## Brief
The lines wanted are those from the one containing "click(301, 384)" to the last line of the entries below; output them exactly, leaving out pictures.

## Excerpted records
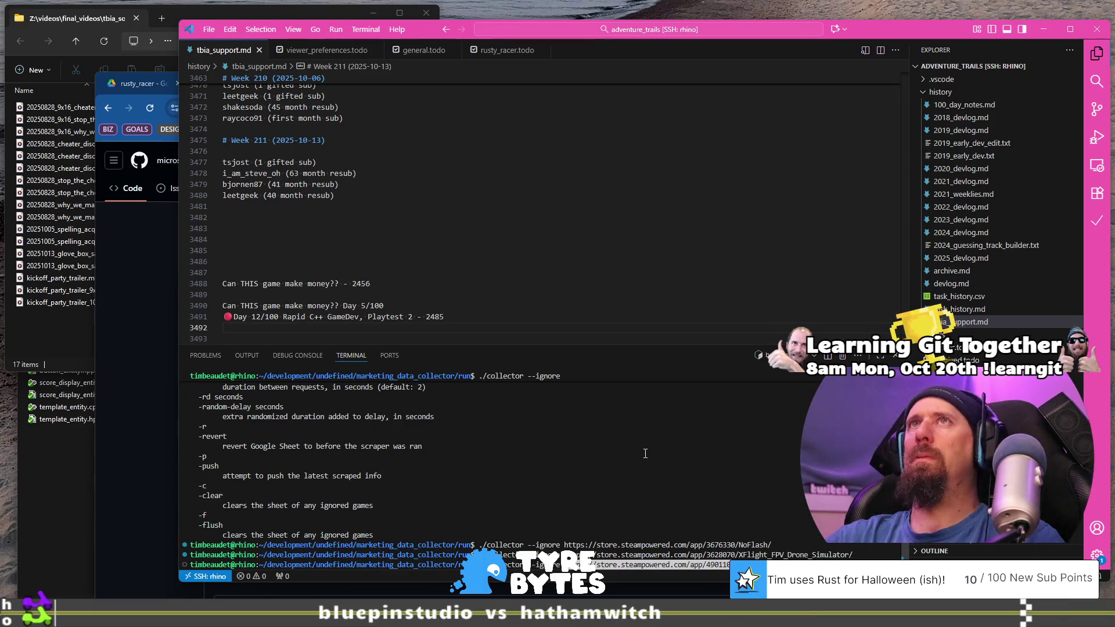
key(Return)
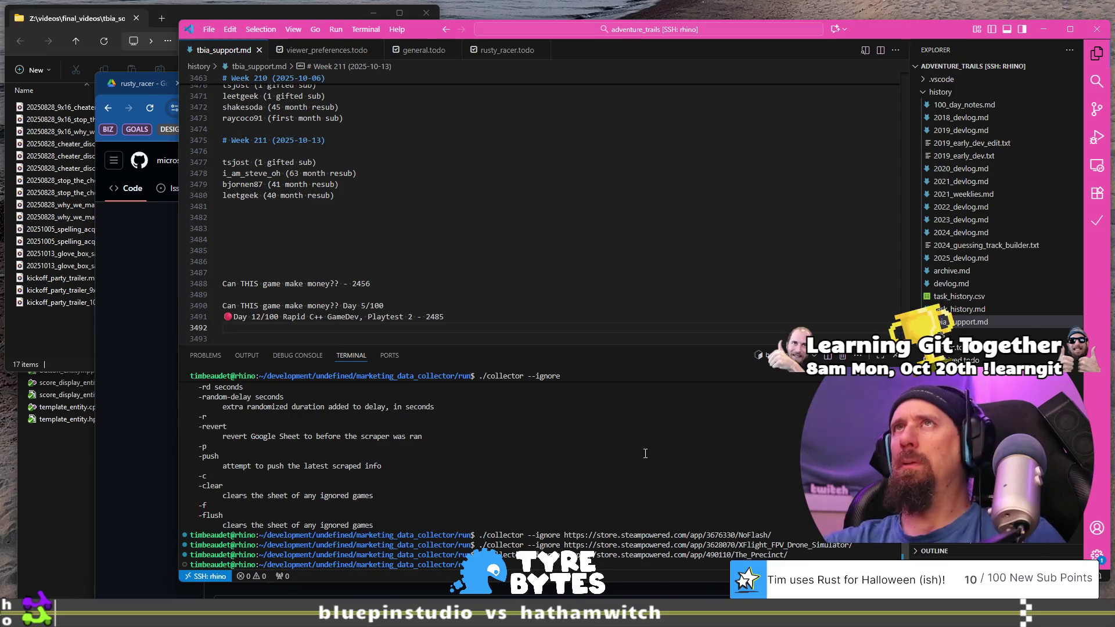
key(alt+Tab)
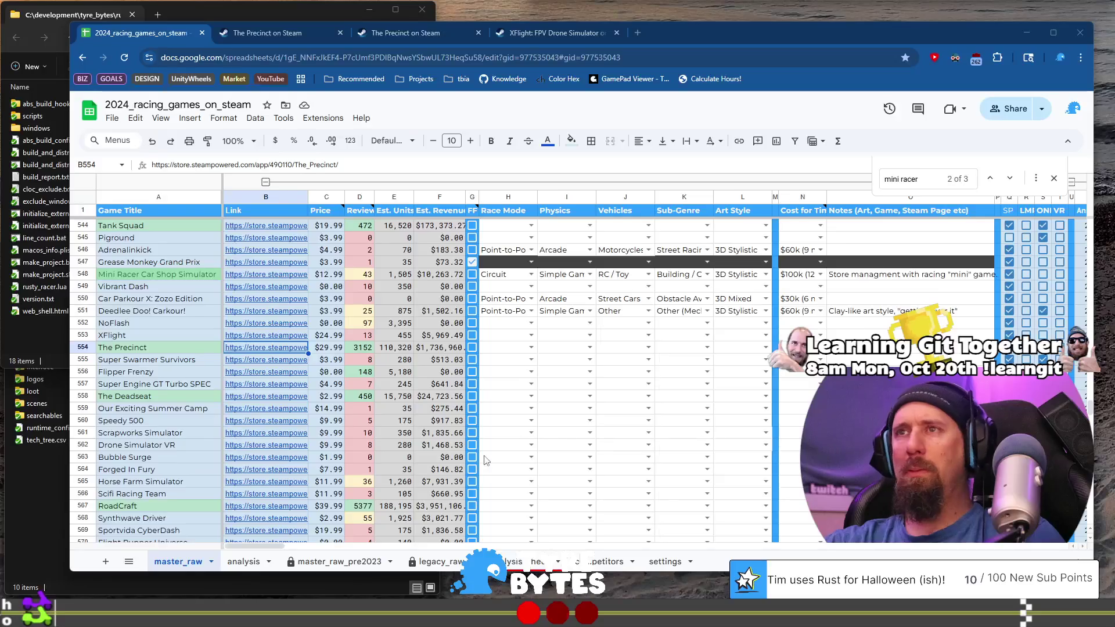
Open Super Swarmer Survivors' Steam page from B555 and view its screenshots.
key(Down)
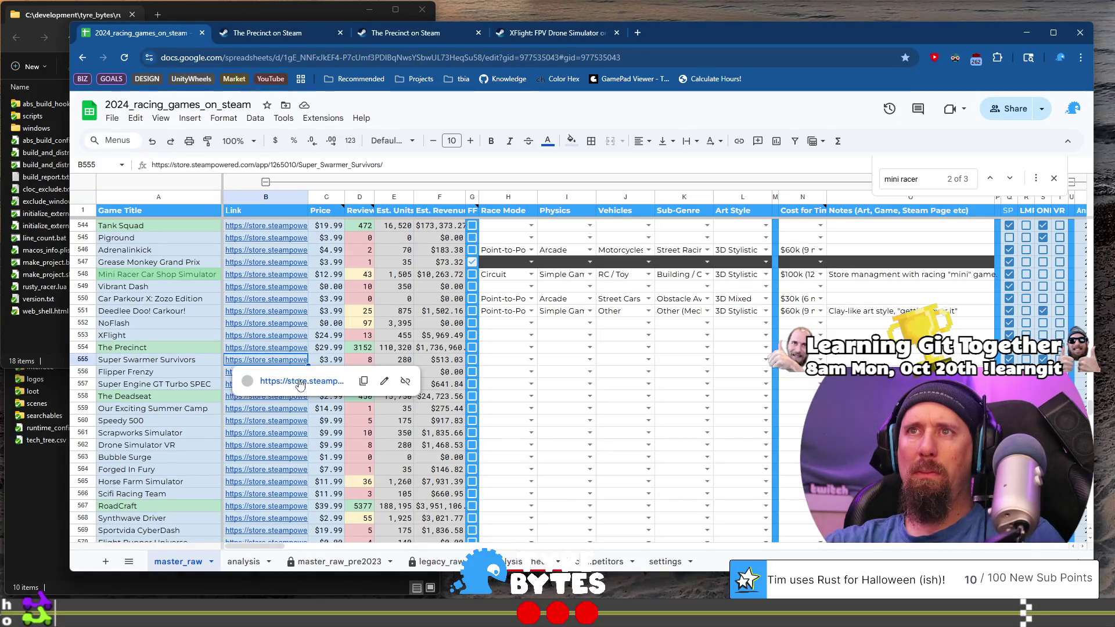
click(301, 384)
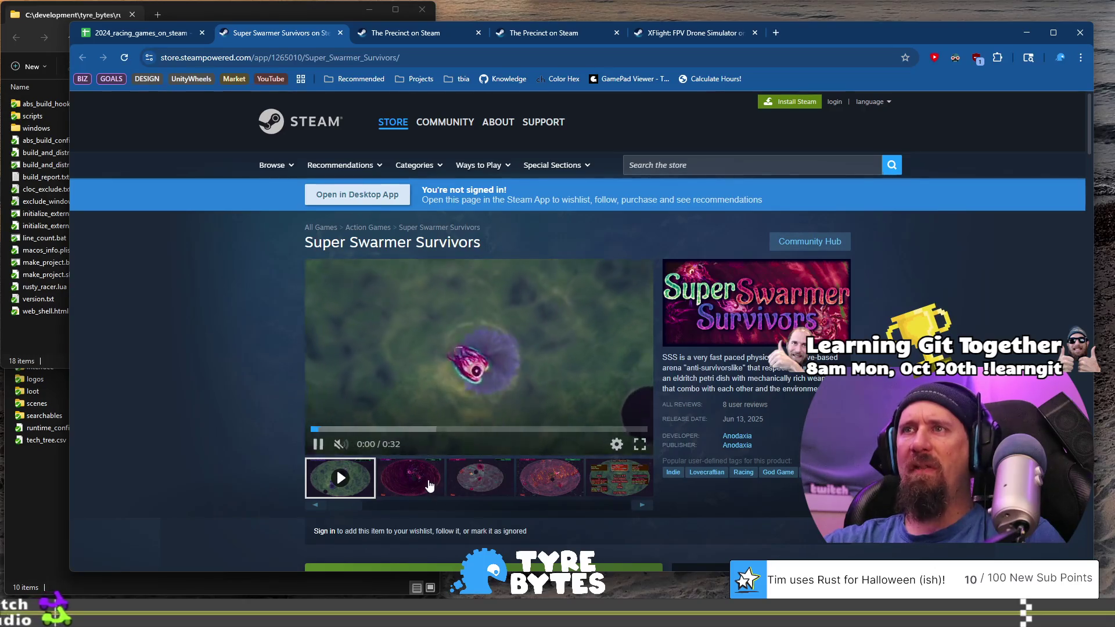
click(410, 478)
click(479, 483)
click(540, 479)
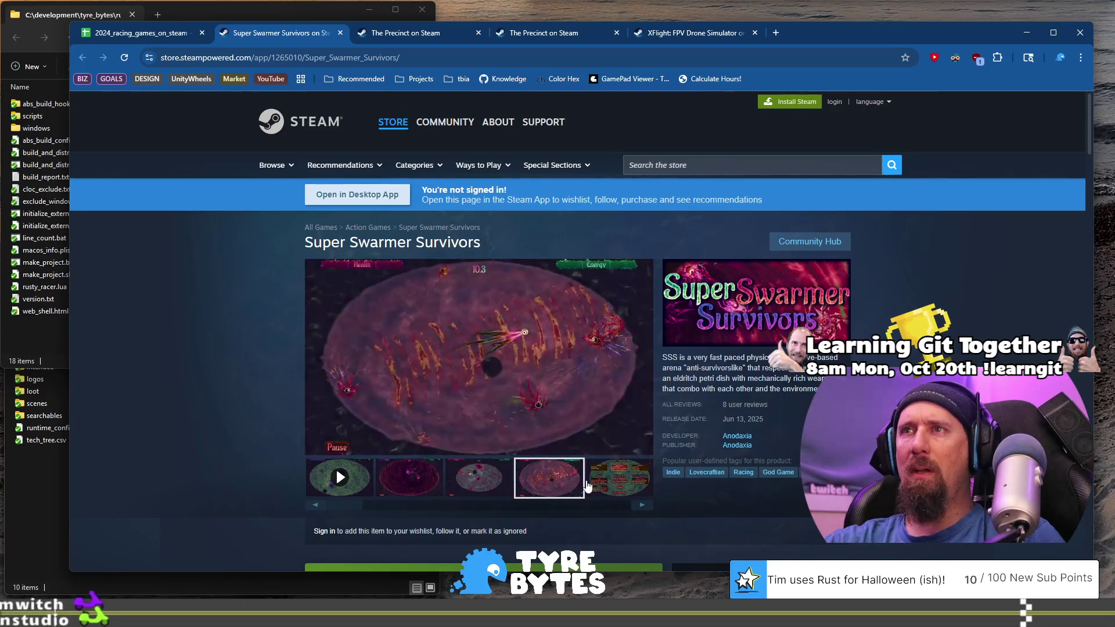
click(619, 477)
Run ./collector --ignore on its store URL (app/1265010) in the terminal, then return to Chrome.
click(278, 58)
key(alt+Tab)
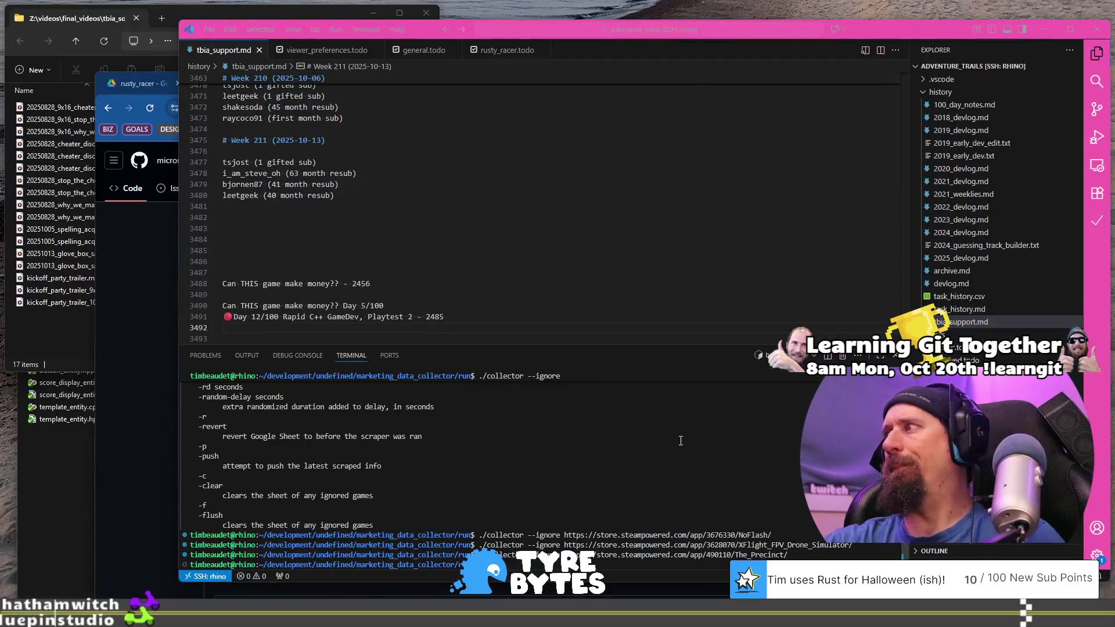
text(./collector --ignore https://store.steampowered.com/app/1265010/Super_Swarmer_Survivors/)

## Written solution
click(301, 384)
click(410, 478)
click(479, 483)
click(540, 479)
click(619, 477)
Run ./collector --ignore on its store URL (app/1265010) in the terminal, then return to Chrome.
click(278, 58)
key(alt+Tab)
text(./collector --ignore https://store.steampowered.com/app/1265010/Super_Swarmer_Survivors/)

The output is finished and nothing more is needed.